The FCC has already ruled against the open internet, despite the objections of Facebook, Google, Amazon, Netflix, and every other major and minor player out there. The only ones in favor of it are the service providers who are already paid for that service, and who will now get paid doubly – Comcast, Sprint and the like.
To think that’s the end of the fight, instead of the very beginning, doesn’t reflect the reality of this generation. We’re a stubborn bunch of jackasses when we need to be. When you call the FCC, they have an automatic recording telling you that – if you’re calling about the open internet – you should send them an e-mail instead. What a bunch of ironic dipshits.
And I’ll bet on a bunch of jackasses before a bunch of dipshits any day of the week. When’s the last time you did what an automated recording told you to do? For instance, I like to punch numbers through to the operator for any other branch of the FCC and complain there. They’ll tell me I’m in the wrong department and should send an e-mail. I’ll tell them that, before I do, let me tell them what I really think. Can I speak to a manager? Can I speak to a manager’s manager?

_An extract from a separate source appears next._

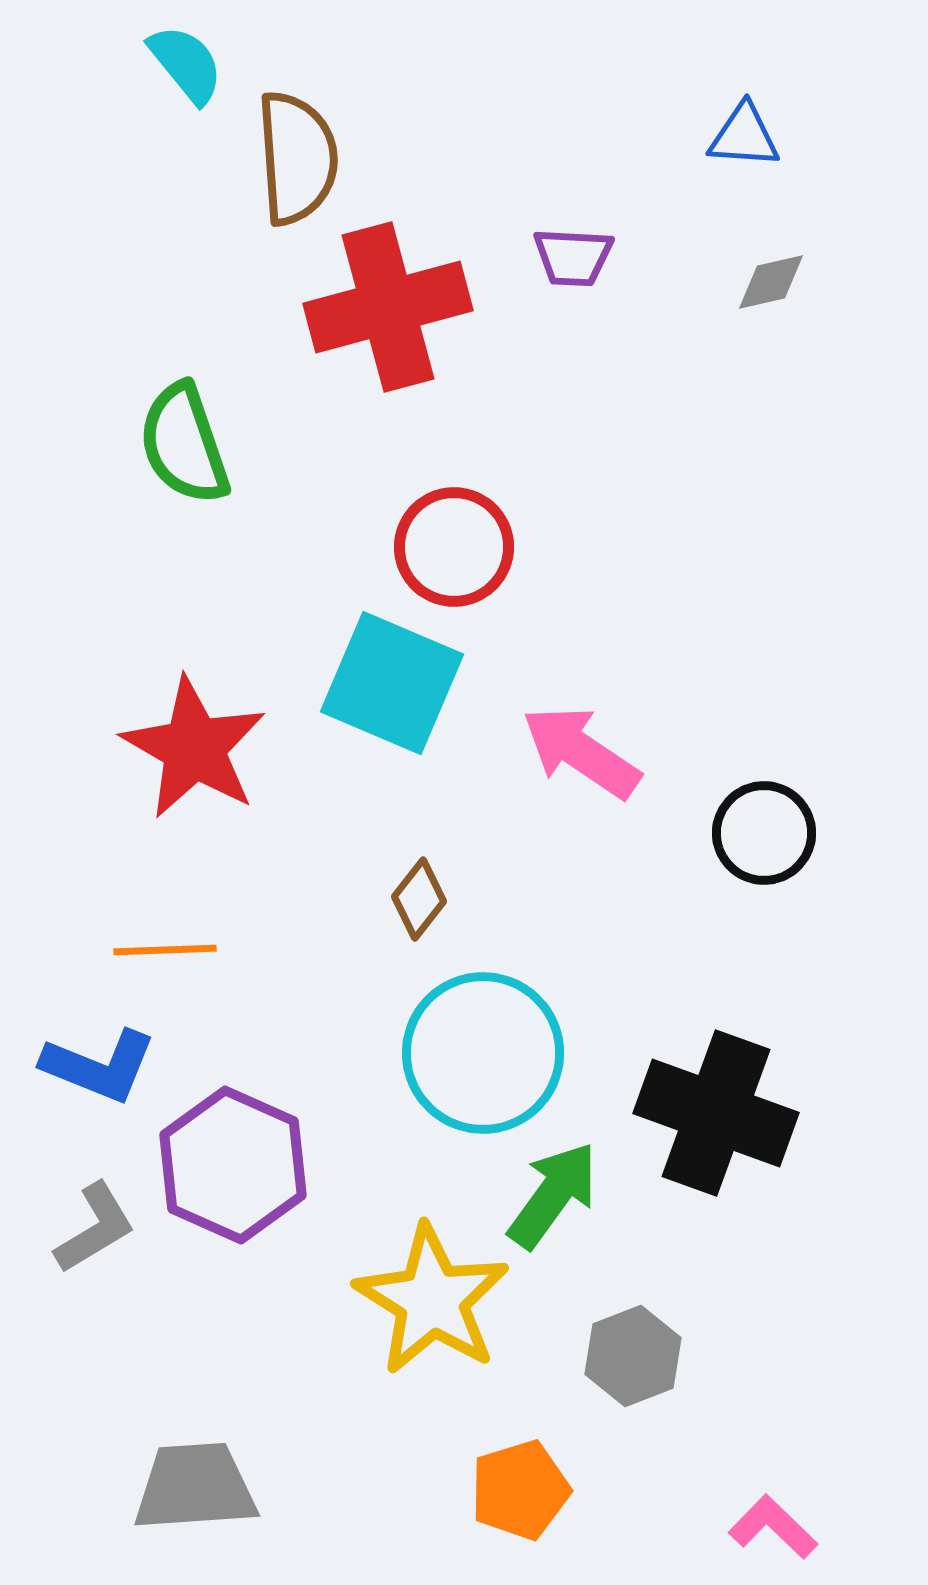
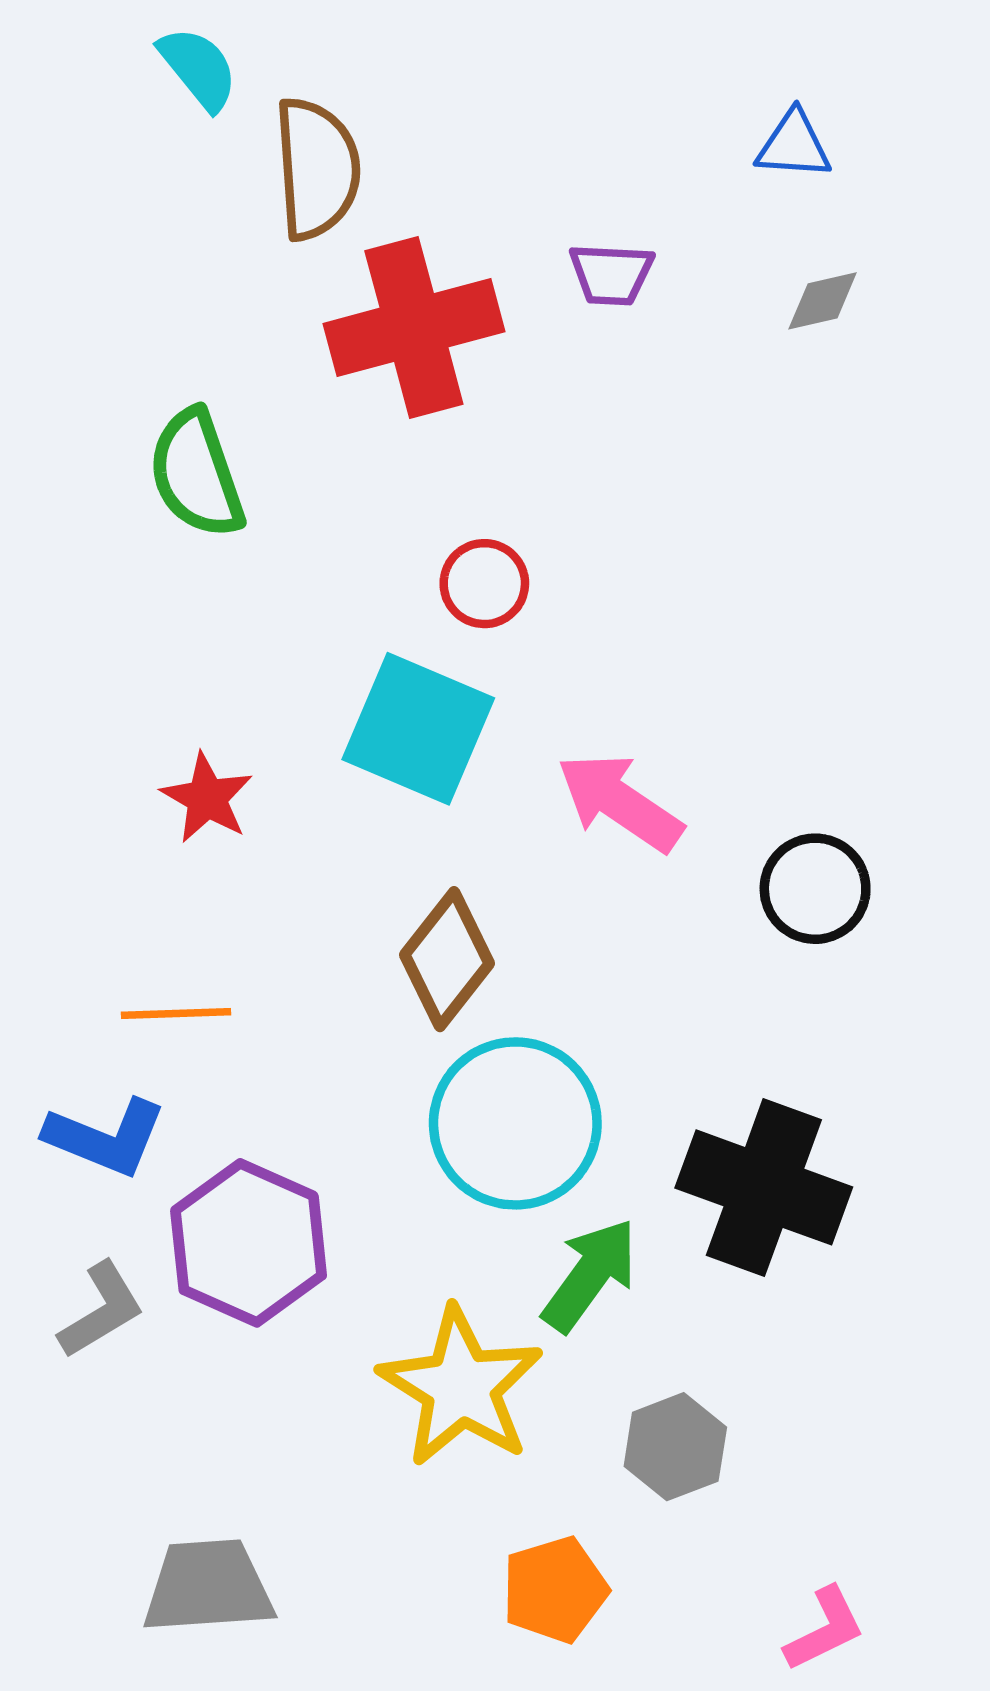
red circle: (454, 547) -> (484, 584), size x0.7
red star: (194, 748) -> (207, 798), size x0.6
brown diamond: (419, 899) -> (447, 959), size x1.6
pink L-shape: (773, 1527) -> (825, 1629), turned 110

Call the FCC, call your congressman, call Comcast. If someone doesn’t want to call, borrow their phone, pretend to be a southern, upset, elderly Republican who’s thinking of voting Democrat for the first time in his 80-year life (I do this to John McCain’s legislative office at least twice a year, usually after a stressful day. Pairs lovely with a Chianti.) Be a newly immigrated Irish youth who imagined America as the land of opportunity but is now rethinking that image. Be an amateur-circuit racecar driver with a contract on the table for Comcast to put their name on his car – what an opportunity, but how will my moral inhibitions about the open internet effect my racing? Open internet is how my ma and pa sell their homemade jam! Call Comcast and decline the management position they offered you. What? I’m in the wrong department? Let me tell you why I can’t work for such a company anyway. Mention it to your manager.
Believe me, there’s no better way to pass the time while waiting for a train or bus or walking home. (And there’s absolutely no better way to practice for auditions or try a character out in different situations.) Be yourself and then be a dozen other people, and bother the shit out of them and tell your friends to bother the shit out of them, because I know hundreds of people whose livelihoods rely on an open internet, and I’m sure you know hundreds of people whose livelihoods rely on an open internet. It’s the secret to the sustainability of our generation through a time when our country can’t get its ass up off the ground. More importantly, I know for many of you, it is your future success at what you love that’s at stake.